## ABOUT THIS EXERCISE
Below are the records; pull every line that includes "street".

## THE DATA
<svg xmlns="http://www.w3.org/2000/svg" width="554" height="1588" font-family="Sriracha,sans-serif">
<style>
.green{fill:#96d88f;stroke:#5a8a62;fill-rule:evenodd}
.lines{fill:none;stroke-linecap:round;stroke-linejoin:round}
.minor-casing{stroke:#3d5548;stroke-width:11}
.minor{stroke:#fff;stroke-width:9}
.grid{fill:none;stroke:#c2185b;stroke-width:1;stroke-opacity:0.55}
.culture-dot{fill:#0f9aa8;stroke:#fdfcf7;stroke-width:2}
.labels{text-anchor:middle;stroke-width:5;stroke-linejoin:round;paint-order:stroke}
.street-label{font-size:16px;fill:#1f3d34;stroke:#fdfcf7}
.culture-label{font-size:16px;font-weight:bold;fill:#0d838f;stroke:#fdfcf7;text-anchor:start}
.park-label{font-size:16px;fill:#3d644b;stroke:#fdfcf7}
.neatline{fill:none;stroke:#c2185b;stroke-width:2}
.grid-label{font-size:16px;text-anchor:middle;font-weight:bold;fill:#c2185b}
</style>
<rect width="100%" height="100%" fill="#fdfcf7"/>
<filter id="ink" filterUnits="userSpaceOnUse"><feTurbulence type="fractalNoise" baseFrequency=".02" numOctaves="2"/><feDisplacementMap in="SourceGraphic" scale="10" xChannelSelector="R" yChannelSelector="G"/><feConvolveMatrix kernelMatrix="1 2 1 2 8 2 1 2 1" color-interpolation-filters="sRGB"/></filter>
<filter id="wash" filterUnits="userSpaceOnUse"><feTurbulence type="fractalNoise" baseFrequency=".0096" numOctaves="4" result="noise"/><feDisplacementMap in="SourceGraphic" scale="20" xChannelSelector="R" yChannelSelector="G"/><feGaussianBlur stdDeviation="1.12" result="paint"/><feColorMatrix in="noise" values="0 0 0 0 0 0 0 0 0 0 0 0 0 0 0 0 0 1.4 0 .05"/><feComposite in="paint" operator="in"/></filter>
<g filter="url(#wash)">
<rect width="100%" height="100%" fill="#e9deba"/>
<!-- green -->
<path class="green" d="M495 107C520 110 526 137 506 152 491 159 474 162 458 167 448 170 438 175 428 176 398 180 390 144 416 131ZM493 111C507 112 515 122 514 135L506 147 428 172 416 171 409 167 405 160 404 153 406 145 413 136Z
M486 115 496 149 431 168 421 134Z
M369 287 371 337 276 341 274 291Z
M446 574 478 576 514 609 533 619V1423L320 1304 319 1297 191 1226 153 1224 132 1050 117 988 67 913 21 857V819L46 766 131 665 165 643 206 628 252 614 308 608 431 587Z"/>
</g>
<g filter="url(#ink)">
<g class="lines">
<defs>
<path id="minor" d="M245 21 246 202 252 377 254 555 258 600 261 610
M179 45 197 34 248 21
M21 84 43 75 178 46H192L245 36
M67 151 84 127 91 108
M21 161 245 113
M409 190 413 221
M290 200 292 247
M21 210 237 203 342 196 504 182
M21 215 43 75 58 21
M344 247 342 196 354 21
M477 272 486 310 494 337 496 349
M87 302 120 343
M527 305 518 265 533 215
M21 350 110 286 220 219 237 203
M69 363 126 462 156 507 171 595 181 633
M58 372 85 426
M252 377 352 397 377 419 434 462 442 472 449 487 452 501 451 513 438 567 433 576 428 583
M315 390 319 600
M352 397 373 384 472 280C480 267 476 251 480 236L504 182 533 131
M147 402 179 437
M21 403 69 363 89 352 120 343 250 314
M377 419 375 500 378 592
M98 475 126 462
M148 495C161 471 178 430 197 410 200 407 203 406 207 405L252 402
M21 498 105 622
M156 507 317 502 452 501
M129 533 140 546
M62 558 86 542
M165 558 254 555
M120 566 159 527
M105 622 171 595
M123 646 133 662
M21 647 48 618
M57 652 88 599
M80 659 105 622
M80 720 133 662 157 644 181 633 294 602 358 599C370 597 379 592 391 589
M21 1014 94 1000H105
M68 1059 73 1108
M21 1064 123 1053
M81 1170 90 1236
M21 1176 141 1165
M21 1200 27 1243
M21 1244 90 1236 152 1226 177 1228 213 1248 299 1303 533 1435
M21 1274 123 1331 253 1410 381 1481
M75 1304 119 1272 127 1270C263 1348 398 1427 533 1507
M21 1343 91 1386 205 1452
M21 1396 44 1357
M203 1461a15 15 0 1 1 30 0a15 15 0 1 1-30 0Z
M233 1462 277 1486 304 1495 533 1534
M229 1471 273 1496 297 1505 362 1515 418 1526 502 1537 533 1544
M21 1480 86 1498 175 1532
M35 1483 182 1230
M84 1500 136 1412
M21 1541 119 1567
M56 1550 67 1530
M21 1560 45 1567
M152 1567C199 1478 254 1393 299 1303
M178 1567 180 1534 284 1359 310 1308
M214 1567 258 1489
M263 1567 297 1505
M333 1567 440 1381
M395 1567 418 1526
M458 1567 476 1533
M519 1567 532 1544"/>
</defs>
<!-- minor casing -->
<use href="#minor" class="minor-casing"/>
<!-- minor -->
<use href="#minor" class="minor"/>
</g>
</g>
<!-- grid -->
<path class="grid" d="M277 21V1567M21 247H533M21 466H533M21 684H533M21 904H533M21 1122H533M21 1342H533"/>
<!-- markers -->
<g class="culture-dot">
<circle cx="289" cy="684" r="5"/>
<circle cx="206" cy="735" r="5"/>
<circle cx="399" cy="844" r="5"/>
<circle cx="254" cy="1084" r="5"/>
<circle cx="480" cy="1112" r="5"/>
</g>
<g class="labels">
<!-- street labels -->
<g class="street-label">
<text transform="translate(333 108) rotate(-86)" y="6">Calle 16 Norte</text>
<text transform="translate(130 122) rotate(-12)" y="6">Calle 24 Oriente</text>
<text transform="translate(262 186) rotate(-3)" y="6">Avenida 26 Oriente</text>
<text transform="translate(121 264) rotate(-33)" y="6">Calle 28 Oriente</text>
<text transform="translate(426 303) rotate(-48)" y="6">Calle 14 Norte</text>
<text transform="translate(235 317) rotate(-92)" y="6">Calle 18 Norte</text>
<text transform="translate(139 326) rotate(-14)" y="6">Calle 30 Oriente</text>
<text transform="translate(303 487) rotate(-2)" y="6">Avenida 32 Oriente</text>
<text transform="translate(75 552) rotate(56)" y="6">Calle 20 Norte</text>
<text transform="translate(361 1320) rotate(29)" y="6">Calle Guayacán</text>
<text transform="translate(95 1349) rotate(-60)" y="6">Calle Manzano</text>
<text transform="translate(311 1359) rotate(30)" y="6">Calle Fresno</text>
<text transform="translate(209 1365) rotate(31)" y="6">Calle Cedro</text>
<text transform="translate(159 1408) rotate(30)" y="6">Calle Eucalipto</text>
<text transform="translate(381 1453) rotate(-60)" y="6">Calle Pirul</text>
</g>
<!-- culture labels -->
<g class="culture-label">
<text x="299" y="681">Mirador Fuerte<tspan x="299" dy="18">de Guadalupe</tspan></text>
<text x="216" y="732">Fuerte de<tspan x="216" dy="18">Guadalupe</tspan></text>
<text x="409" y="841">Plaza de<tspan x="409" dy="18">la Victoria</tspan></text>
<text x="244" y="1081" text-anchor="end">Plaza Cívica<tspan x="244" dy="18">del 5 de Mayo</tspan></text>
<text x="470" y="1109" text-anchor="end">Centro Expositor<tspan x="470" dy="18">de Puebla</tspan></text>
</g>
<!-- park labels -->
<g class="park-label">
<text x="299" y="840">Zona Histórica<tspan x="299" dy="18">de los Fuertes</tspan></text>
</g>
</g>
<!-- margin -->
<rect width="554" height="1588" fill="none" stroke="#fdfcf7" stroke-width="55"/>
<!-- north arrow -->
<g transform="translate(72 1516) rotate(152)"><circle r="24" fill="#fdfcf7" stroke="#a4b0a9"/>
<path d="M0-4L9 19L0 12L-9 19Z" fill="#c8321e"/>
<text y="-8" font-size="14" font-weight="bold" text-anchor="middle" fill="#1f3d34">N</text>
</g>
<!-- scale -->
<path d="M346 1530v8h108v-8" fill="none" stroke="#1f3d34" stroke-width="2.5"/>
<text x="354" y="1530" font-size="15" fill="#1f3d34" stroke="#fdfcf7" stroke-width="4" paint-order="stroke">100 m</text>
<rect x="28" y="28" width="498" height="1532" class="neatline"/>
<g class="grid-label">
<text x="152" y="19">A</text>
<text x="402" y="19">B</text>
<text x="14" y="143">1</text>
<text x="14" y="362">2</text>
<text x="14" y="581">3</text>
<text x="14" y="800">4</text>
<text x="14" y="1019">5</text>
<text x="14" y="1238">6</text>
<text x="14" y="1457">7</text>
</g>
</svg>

## WRITTEN ANSWER
.street-label{font-size:16px;fill:#1f3d34;stroke:#fdfcf7}
<!-- street labels -->
<g class="street-label">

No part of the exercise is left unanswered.